As different from Deakin as Idaho is from Suffolk is Richard Preston’s The Wild Trees, a brisk American account of climbing the tallest trees on earth. It is described as ‘narrative non-fiction’: the events are ‘factual’, the characters ‘real’, and their reported thoughts, feelings and dialogue have been built from interviews and ‘fact-checked’. The goal is to ‘reveal people and realms that nobody had ever imagined’. The focus is on a handful of enthusiasts who set out to climb the highest trees on earth, the redwoods of California, and who incidentally found a peculiar and distinctive ecosystem of epiphytes and mosses in the crown of the trees. One could wish for more detail about the ecosystem and less about the emotions and sex lives of the enthusiasts (even in the tree tops), however fact-checked the latter may be.

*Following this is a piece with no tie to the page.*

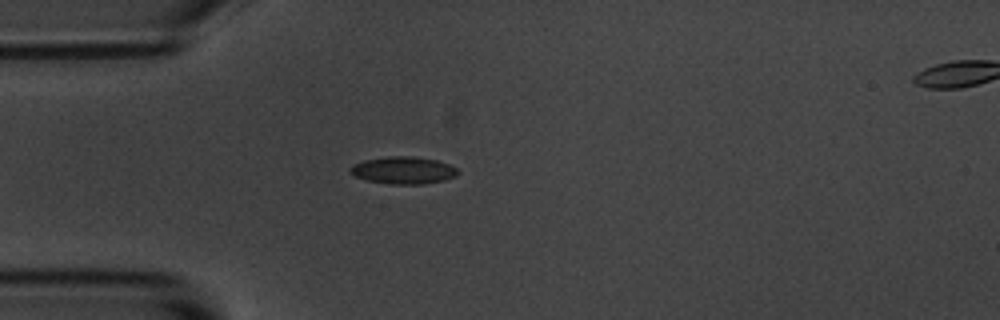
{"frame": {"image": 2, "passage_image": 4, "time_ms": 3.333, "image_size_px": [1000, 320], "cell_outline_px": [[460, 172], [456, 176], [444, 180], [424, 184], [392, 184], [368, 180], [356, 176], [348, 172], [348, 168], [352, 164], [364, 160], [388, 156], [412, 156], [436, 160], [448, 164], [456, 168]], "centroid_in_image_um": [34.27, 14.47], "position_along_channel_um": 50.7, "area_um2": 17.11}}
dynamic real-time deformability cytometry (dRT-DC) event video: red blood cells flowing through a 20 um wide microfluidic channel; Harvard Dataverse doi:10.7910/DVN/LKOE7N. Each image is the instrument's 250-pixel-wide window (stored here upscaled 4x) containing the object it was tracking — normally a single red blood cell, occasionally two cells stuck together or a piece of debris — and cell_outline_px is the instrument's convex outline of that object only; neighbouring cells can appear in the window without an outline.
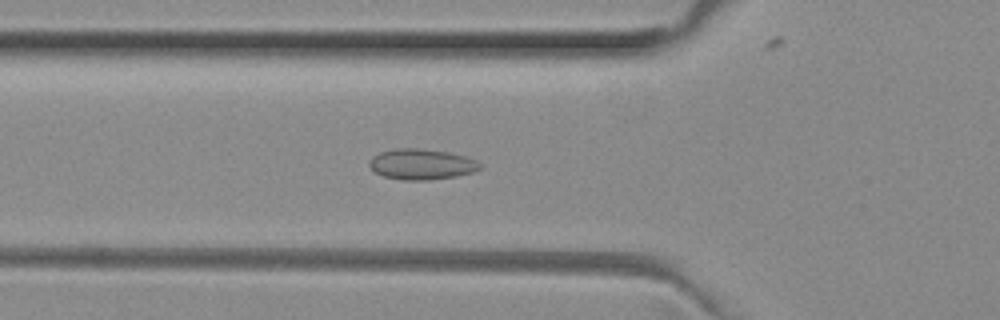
{"species": "common noctule bat (a hibernating species)", "species_latin": "Nyctalus noctula", "temperature_condition": "room temperature", "stored_images_in_passage": 35, "camera_frame_rate_fps": 3000, "um_per_image_px": 0.085, "animal": {"sex": "female", "body_mass_g": 29.2, "forearm_length_mm": 56.3}, "frame": {"image": 1, "passage_image": 2, "time_ms": 0.333, "image_size_px": [1000, 320], "cell_outline_px": [[480, 168], [472, 172], [456, 176], [428, 180], [404, 180], [384, 176], [376, 172], [368, 164], [368, 160], [372, 156], [380, 152], [400, 148], [416, 148], [448, 152], [464, 156], [476, 160], [480, 164]], "centroid_in_image_um": [35.8, 13.96], "position_along_channel_um": 90.0, "area_um2": 19.54}}
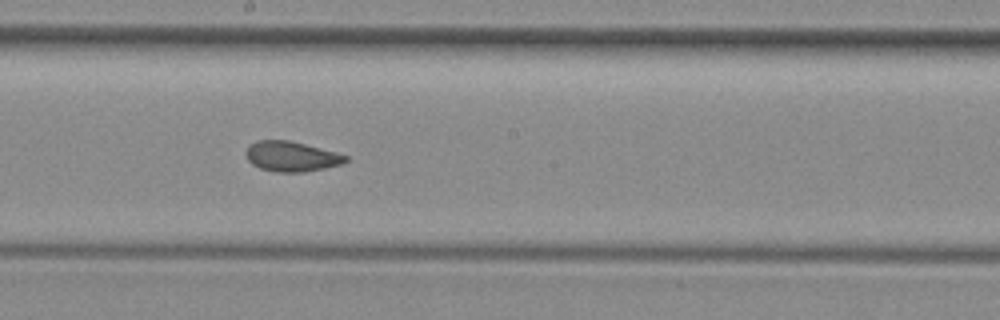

Nevertheless, it is fascinating that a college dropout called Michael Taylor, who worked as a knife salesman and grocery clerk, came to figure out which were the world’s tallest trees: everyone knew they were redwoods, but the precise trees had not been identified. Another student called Steve Sillett began to climb them, eventually perfected techniques for doing so, and became a scientist and the world authority on the ecosystems at the top. It is impressive to learn how complex the redwoods are, with their many spires, and interesting to read of the daring and persistence of the men (and some women) who swung from their branches. It was certainly an extremely dangerous pursuit. Those who work for tree surgeons (‘climbing grunts’) have one of the highest fatality rates of any job in North America, and these amateurs were taking their lives in their hands every time. A giant redwood in a storm is not a nice place to be. The enthusiasts also climbed in the great gums of south-eastern Australia, and even (for a relaxing holiday with the kids) in the Caledonian pines of Glen Affric in Scotland, where they also found a distinctive ecological world in the crowns. There is admiration for people and nature in this book, but, as Oliver Rackham once remarked in a review, if a title implies an interest in people and woods, you can be sure there will be more about the people than the woods.